While Ontonotes 5.0 was perfect for all the coreference resolution system, it was difficult to use data augmentation techniques and then evaluate the gender bias (Winobias) as the augmented data had already been fed as training data. As a result there were very few entries that were anti-stereotypical in the original dataset.
So they decided to make a new dataset to better identify gender bias in those resolution systems using occupations and pairs of sentences. This was evaluated on the basis of two types of sentences:
One with syntactic cues
{ entity1 } { interacts with } { entity2 }and then { interacts with } { pronoun } for { circumstances }.
and other with less/no cues
{ entity1 } { interacts with } { entity2 } { conjunction } { pronoun } { circumstances }
Images showing ambiguous pronoun usage without and with cues.
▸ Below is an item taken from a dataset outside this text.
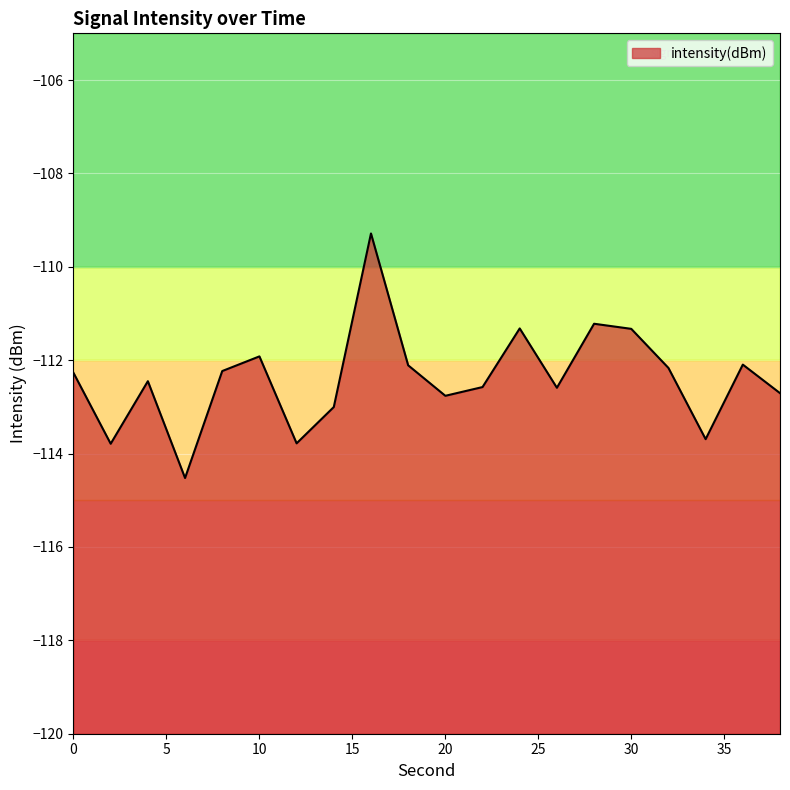

What is the sum of the values at 28 and 18?

-223.3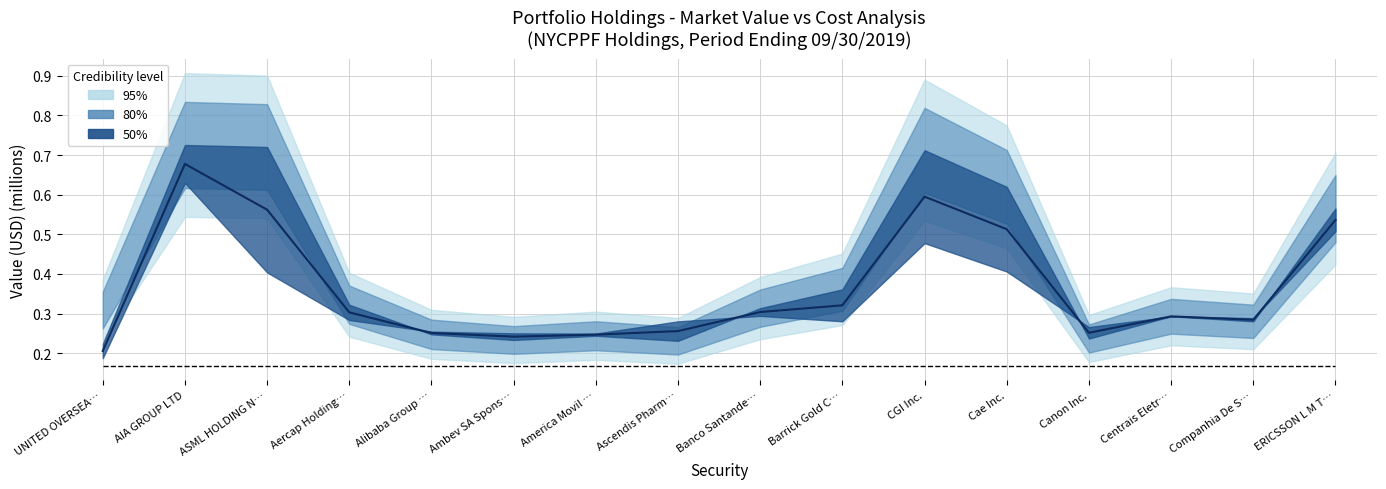

At which category is the sum across all series the highest?

AIA GROUP LTD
The arrow represents the noun it is referring to, dotted line means it is anti-stereotypical.
Reducing bias from resources:
- Word embeddings: replaced GloVe with debiased vectors, which has review papers against it
- Gender lists: Used on non-word embedding approaches (feature-rich and rule-based)
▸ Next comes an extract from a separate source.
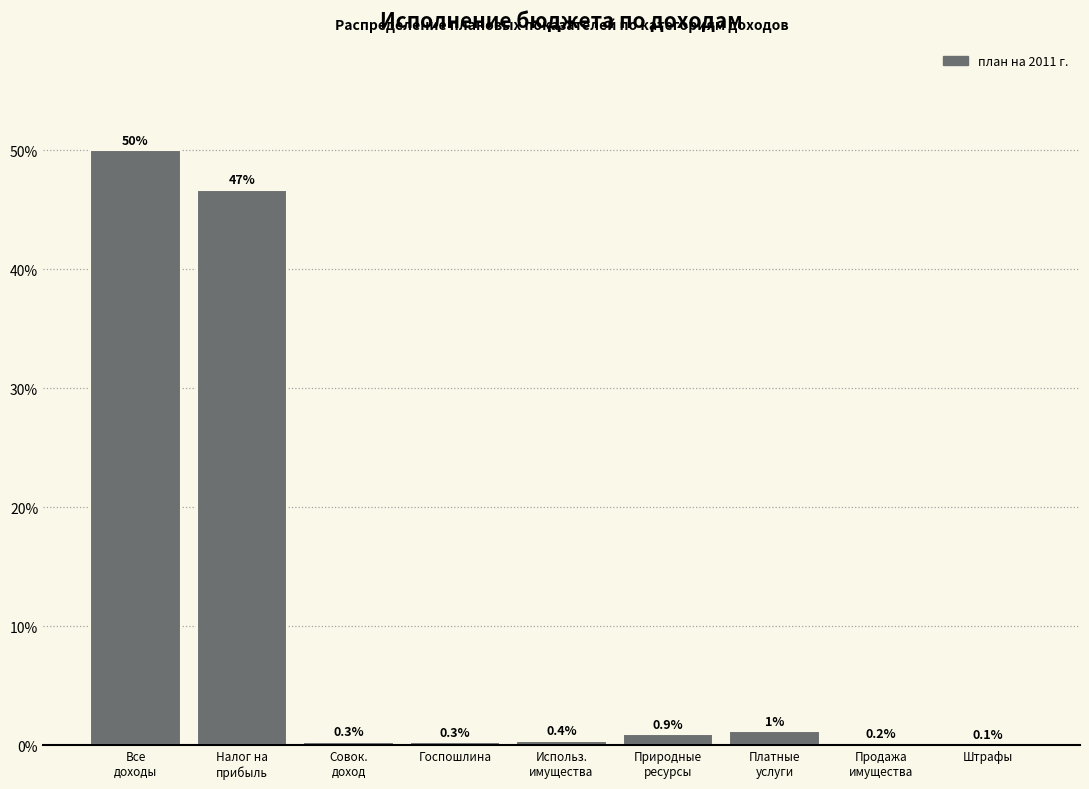

What is the greatest value displayed?

50.0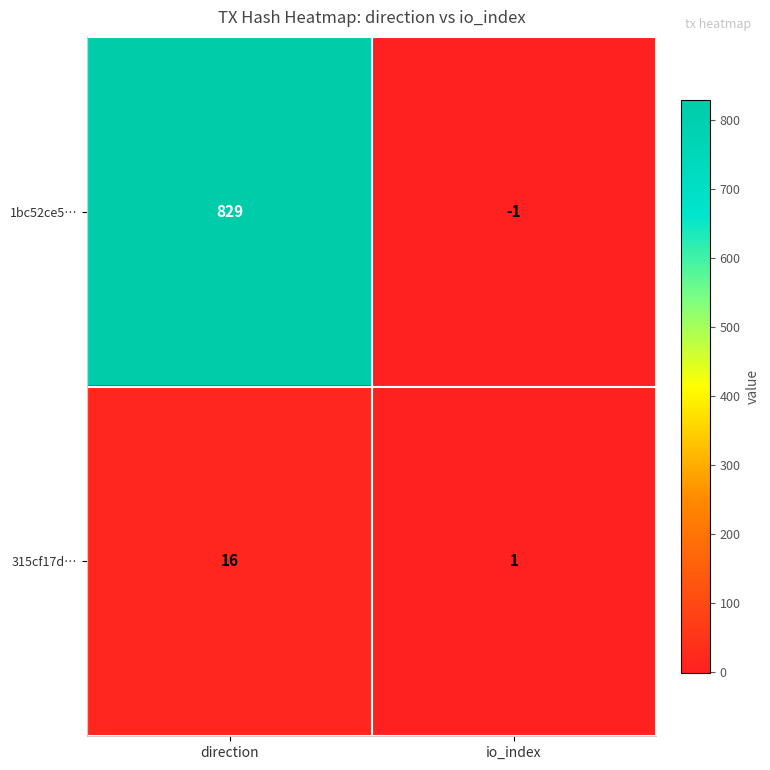

What is the difference between the maximum and minimum values in the 1bc52ce5… series?

830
- equalize the count of female and male nouns
- The result is, against all the critiques, the biases were almost entirely removed, while the system performance was barely affected (remember that the performance being affected shows that the system was biased initially )
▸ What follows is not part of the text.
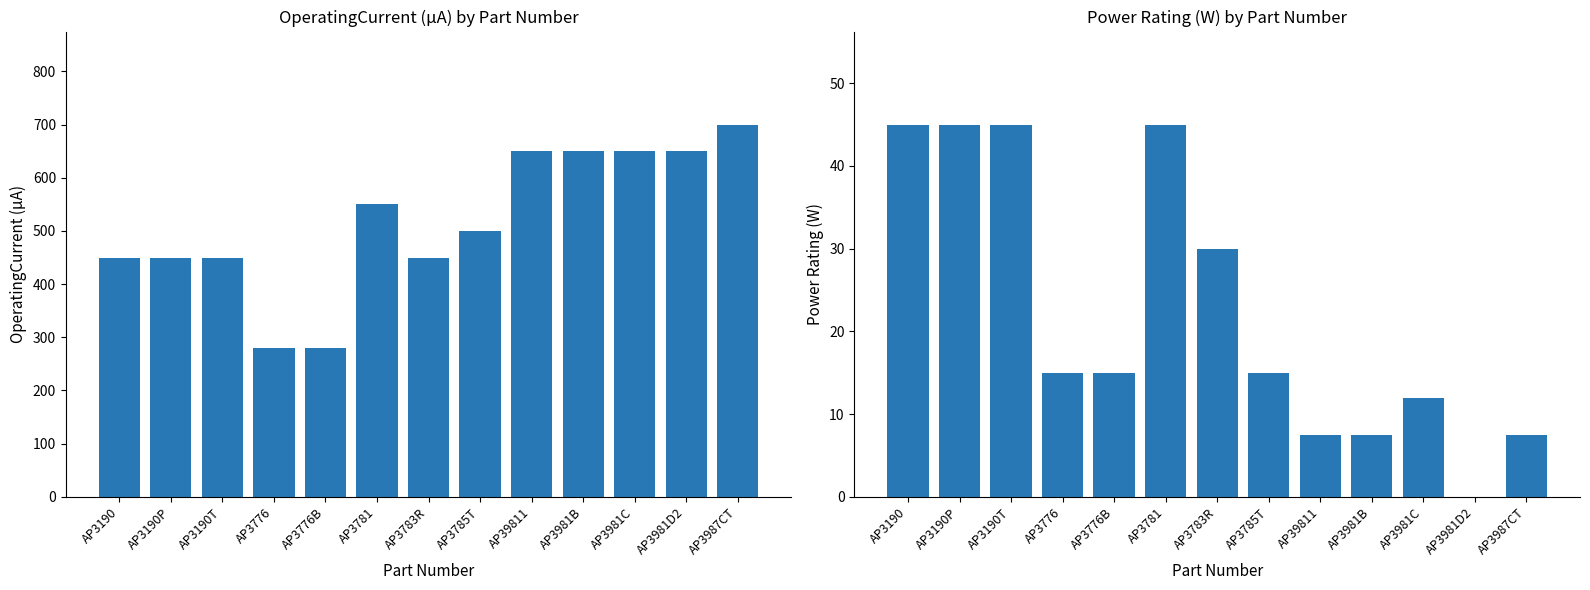

How many bars are there in total?

26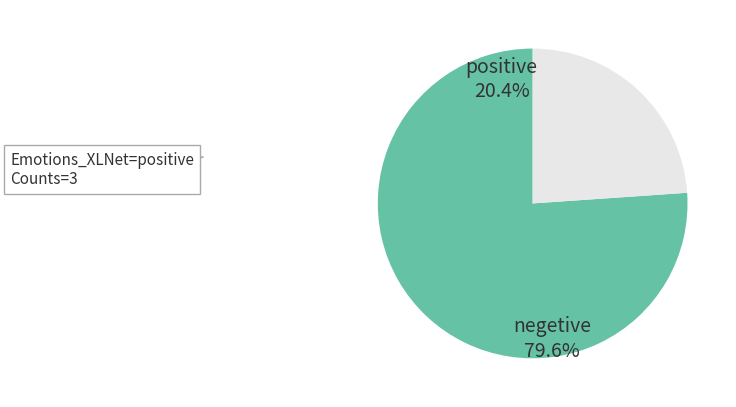

Does positive account for over 50% of the chart?

No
- 2/3 methods (Stanford deterministic system is rule-based and cannot be trained) showed a significant drop in Winobias
Method | OntoNotes | T1-p | T1-a | Avg | |Diff| | T2-p | T2-a | Avg | |Diff| |
---|---|---|---|---|---|---|---|---|---|
E2E | 67.2 | 74.9 | 47.7 | 61.3 | 27.2* | 88.6 | 77.3 | 82.9 | 11.3* |
E2E-R | 66.5 | 62.4 | 60.3 | 61.3 | 2.1 | 78.4 | 78.0 | 78.2 | 0.4 |
Feature | 64.0 | 62.9 | 58.3 | 60.6 | 4.6* | 68.5 | 57.8 | 63.1 | 10.7* |
Feature-R | 63.6 | 62.2 | 60.6 | 61.4 | 1.7 | 70.0 | 69.5 | 69.7 | 0.6 |
Rule | 58.7 | 72.0 | 37.5 | 54.8 | 34.5* | 47.8 | 26.6 | 37.2 | 21.2* |
The table of results of this entire process.
-R
: Results after augmentation of data and changing resource bias.
-p
: Pro-stereotyped, -a
: Anti-stereotyped
Avg
: Average, |Diff|
: Modulus of difference between -a
and -p
A few observations from the results
- Pro-stereotyped sentences got a much better evaluation than anti-stereotyped
- Being biased helped the system predict the references more easily, meaning the system learned to be biased from the data provided
- Given syntactic cues, the system has much less bias and more average accuracy (b/w pro and anti-stereotyped sentences)
- This means that on bigger datasets, where the world knowledge and sentence information is much more easily accessible to the prediction systems, it would be less likely to give a gender-biased outcome and focus more on the cues given to it.
- However, this also means that in ambiguous cases, it will most likely predict the gender biased outcome since it makes more sense statistically (after all we can’t deny the fact that carpenters are more likely to be men).
- E2E had much more initial bias as compared to Feature based (more than twice as much), even if E2E is state of the art method. This shows how the best model will have a much heavier gender bias as it is ingrained into our languages and society.
This makes natural language processing all the more challenging, because bias needs to be eliminated from the system and should not affect accuracy. The above mentioned methods are not perfect but it is one step forward in what we can do.